▶ GIVEN DATA:

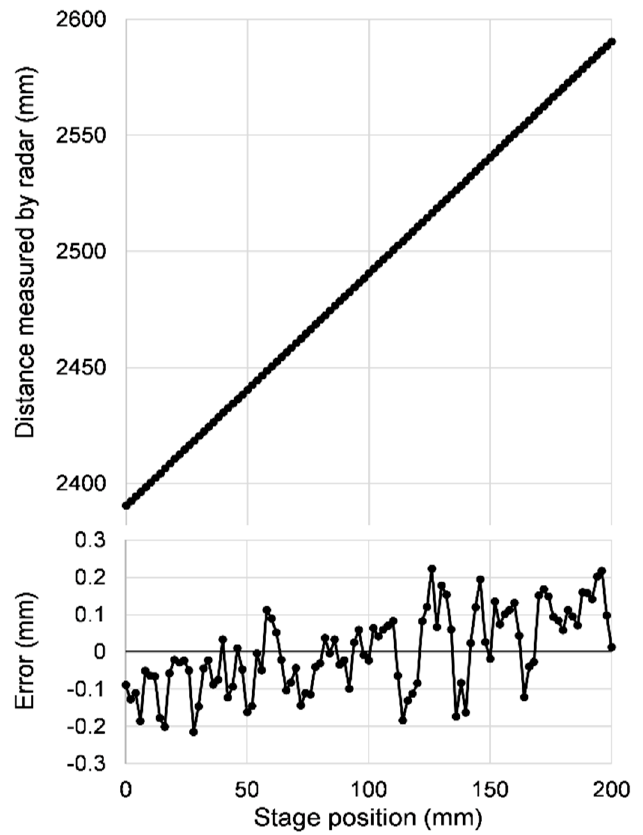
Figure 4. Distance measurement on one target at various positions of the motor stage, in 2 mm steps. The modulation frequency was scanned from 3 to 15 GHz in 512 steps. The top plot shows the absolute distance measured by the radar versus the stage position. As the measurement errors are too small to see at this scale, the bottom plot is added to show just the error, defined as the difference between the measured distance at each point and a linear fit through all points, with the slope fixed to 1. The standard deviation of the errors is 0.107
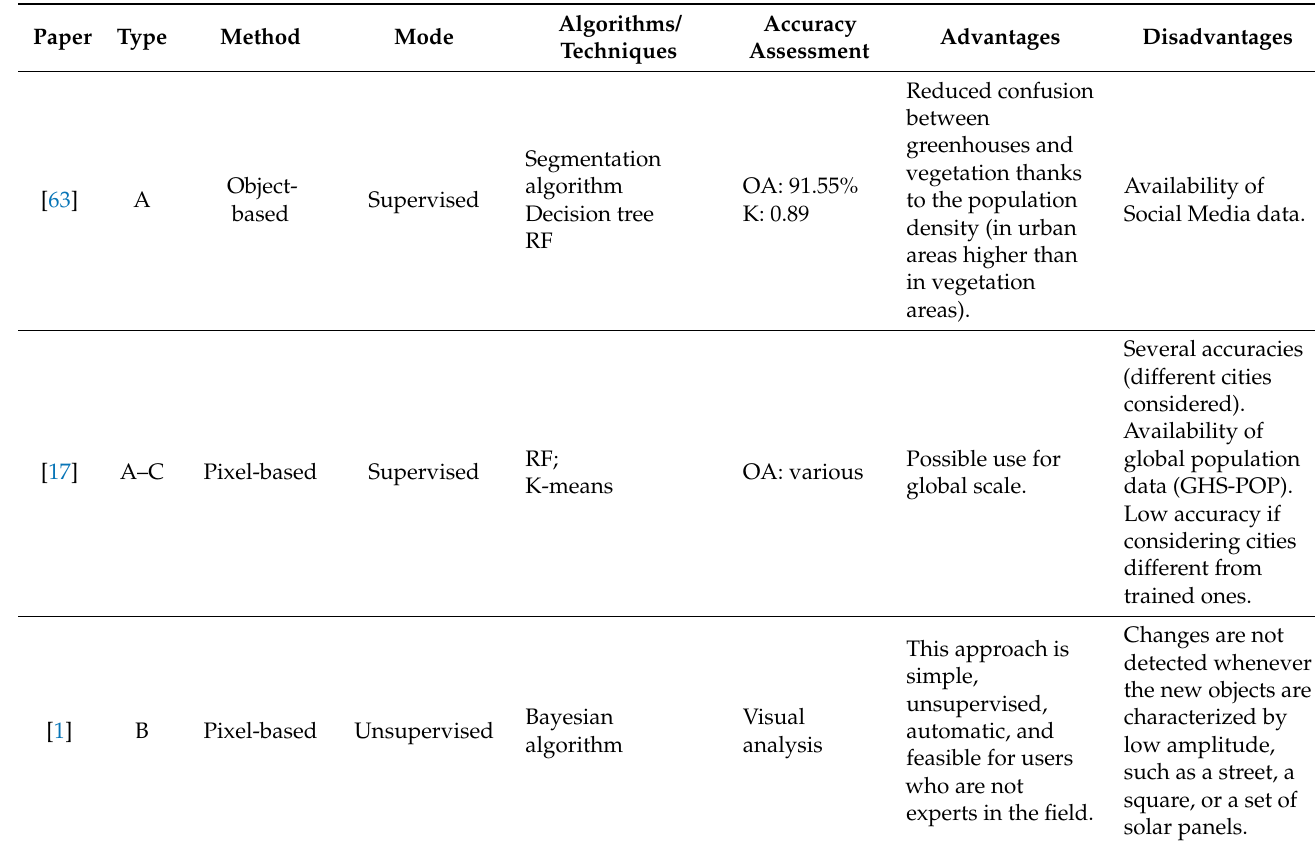
Table 3. Summary of analyzed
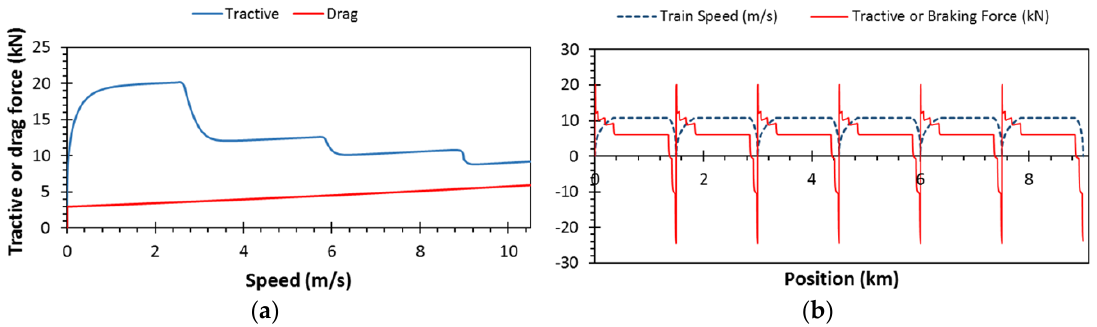
Figure 6. ( a ) The tractive and drag force of a single train; ( b ) Speed profile and tractive or braking force of a train for the entire journey on a single railway track.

▶ ACTIVITY: Return all the lines above exactly; none of the pictures should appear.

▶ RESPONSE AREA:
Figure 4. Distance measurement on one target at various positions of the motor stage, in 2 mm steps. The modulation frequency was scanned from 3 to 15 GHz in 512 steps. The top plot shows the absolute distance measured by the radar versus the stage position. As the measurement errors are too small to see at this scale, the bottom plot is added to show just the error, defined as the difference between the measured distance at each point and a linear fit through all points, with the slope fixed to 1. The standard deviation of the errors is 0.107
Table 3. Summary of analyzed
Figure 6. ( a ) The tractive and drag force of a single train; ( b ) Speed profile and tractive or braking force of a train for the entire journey on a single railway track.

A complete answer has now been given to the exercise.